Re: [DBCP] Connection just obtained from datasource is invalid

Shawn Heisey
On 11/22/2017 1:56 PM, Phil Steitz wrote:
> You're not storing the connection somewhere in a possibly not
> thread-safe way, are you?

Not as far as I can tell.  Connections are mostly obtained within my
"Database" class, which has static methods that get called from
elsewhere in my code.  The connection is obtained, used to do some work,
and closed, all within single methods that are very short and do not
spawn threads.  In the two other places where I obtain a connection, the
code is also very well contained.  Connections are never passed between
threads.

The review to verify how I'm obtaining and using connections was not as
time-consuming as I thought it would be.  I can now be certain that
every connection that is obtained *is* being used.

Thanks,
Shawn


---------------------------------------------------------------------
To unsubscribe, e-mail: [hidden email]
For additional commands, e-mail: [hidden email]

Reply | Threaded
Open this post in threaded view
|

Re: [DBCP] Connection just obtained from datasource is invalid

Shawn Heisey
In reply to this post by Phil Steitz
On 11/22/2017 12:04 PM, Phil Steitz wrote:
> On 11/22/17 9:43 AM, Shawn Heisey wrote:
>> I do have results from the isClosed method when the problem happens. 
>> That method *does* return true.
> That points to a Pool or DBCP bug, assuming you are sure that no
> other thread has a reference to the PoolableConnection or some other
> code path did not call close on it before you tested isClosed.  If
> you are sure this is not happening, you should open a DBCP JIRA
> (which may end up reassigned to pool).  Ideal would be to have a
> test case that makes it happen.

I would absolutely love to have a test case that can reproduce it, but
since I haven't got any idea what the root of the problem is, I wouldn't
know how to write such a test case.

What I'd really like to do is be able to look over dbcp2 and pool2 code
to see if I can spot a problem, but I'm having a hard time following the
code.  I expected to find some kind of synchronization in the code
branching from getConnection() to prevent different threads from being
able to step on each other, but haven't seen any so far.  I can't tell
if this means I'm looking in the wrong place or not.  The object
inheritance is pretty extensive, so I'm having a hard time finding the
right place to look.

If it turns out that there is zero synchronization happening between the
idle eviction thread and the depths of the code for things like
getConnection, then I don't see how any kind of guarantee can be made. 
So far the synchronization object in the eviction thread only seems to
pair with other parts of eviction, NOT with anything else in the library.

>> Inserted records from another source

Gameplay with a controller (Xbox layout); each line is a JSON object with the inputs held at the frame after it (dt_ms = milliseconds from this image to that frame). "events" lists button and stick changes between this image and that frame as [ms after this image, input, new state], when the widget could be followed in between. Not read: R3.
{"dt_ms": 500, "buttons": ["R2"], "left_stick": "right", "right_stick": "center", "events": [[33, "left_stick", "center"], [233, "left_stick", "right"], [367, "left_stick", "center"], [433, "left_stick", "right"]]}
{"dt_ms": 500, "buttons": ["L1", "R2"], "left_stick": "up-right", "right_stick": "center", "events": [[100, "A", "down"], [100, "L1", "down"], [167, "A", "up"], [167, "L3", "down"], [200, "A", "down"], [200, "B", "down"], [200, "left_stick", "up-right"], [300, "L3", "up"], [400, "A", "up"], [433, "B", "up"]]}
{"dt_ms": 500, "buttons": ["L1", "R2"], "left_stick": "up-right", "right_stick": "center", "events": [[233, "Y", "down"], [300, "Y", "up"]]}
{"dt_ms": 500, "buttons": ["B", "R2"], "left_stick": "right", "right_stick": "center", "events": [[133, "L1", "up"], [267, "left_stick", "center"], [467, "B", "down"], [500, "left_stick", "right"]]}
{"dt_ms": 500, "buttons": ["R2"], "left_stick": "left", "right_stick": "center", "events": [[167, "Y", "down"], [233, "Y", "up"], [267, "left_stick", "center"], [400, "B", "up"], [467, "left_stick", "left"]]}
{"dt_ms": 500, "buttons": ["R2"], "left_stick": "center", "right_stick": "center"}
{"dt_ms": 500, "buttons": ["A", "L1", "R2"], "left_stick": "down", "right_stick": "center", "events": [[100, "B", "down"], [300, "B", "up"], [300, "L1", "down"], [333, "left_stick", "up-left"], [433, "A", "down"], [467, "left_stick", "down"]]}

If the testXXX flags I've enabled do eliminate the problems I'm seeing,
that's awesome, and it's *A* solution, but I think I'm still running
into some kind of issue that needs to be fixed.  I just need to figure
out whether it's dbcp2, pool2, or something in my own environment.  I'm
willing to entertain the idea that it's my environment, but based on
everything that I understand about my own code and our database servers
(and I fully admit it's circumstantial evidence), it points to a problem
with the idle eviction thread.

I believe you when you say that the *intent* is for idle eviction to
never close/evict a connection that's been requested from the pool.  I
would like to verify whether the intent and what's actually implemented
are the same.  If they're not the same, then I would like to attempt a
patch.  I'm going to need help in figuring out exactly where I should be
looking in the code for dbcp2 and pool2.

Thanks,
Shawn


---------------------------------------------------------------------
To unsubscribe, e-mail: [hidden email]
For additional commands, e-mail: [hidden email]

Reply | Threaded
Open this post in threaded view
|

Re: [DBCP] Connection just obtained from datasource is invalid

Phil Steitz
On 11/22/17 2:43 PM, Shawn Heisey wrote:

> On 11/22/2017 12:04 PM, Phil Steitz wrote:
>> On 11/22/17 9:43 AM, Shawn Heisey wrote:
>>> I do have results from the isClosed method when the problem happens. 
>>> That method *does* return true.
>> That points to a Pool or DBCP bug, assuming you are sure that no
>> other thread has a reference to the PoolableConnection or some other
>> code path did not call close on it before you tested isClosed.  If
>> you are sure this is not happening, you should open a DBCP JIRA
>> (which may end up reassigned to pool).  Ideal would be to have a
>> test case that makes it happen.
> I would absolutely love to have a test case that can reproduce it, but
> since I haven't got any idea what the root of the problem is, I wouldn't
> know how to write such a test case.
>
> What I'd really like to do is be able to look over dbcp2 and pool2 code
> to see if I can spot a problem, but I'm having a hard time following the
> code.  I expected to find some kind of synchronization in the code
> branching from getConnection() to prevent different threads from being
> able to step on each other, but haven't seen any so far.  I can't tell
> if this means I'm looking in the wrong place or not.  The object
> inheritance is pretty extensive, so I'm having a hard time finding the
> right place to look.
>
> If it turns out that there is zero synchronization happening between the
> idle eviction thread and the depths of the code for things like
> getConnection, then I don't see how any kind of guarantee can be made. 
> So far the synchronization object in the eviction thread only seems to
> pair with other parts of eviction, NOT with anything else in the library.
>
> If the testXXX flags I've enabled do eliminate the problems I'm seeing,
> that's awesome, and it's *A* solution, but I think I'm still running
> into some kind of issue that needs to be fixed.  I just need to figure
> out whether it's dbcp2, pool2, or something in my own environment.  I'm
> willing to entertain the idea that it's my environment, but based on
> everything that I understand about my own code and our database servers
> (and I fully admit it's circumstantial evidence), it points to a problem
> with the idle eviction thread.
>
> I believe you when you say that the *intent* is for idle eviction to
> never close/evict a connection that's been requested from the pool.  I
> would like to verify whether the intent and what's actually implemented
> are the same.  If they're not the same, then I would like to attempt a
> patch.  I'm going to need help in figuring out exactly where I should be
> looking in the code for dbcp2 and pool2.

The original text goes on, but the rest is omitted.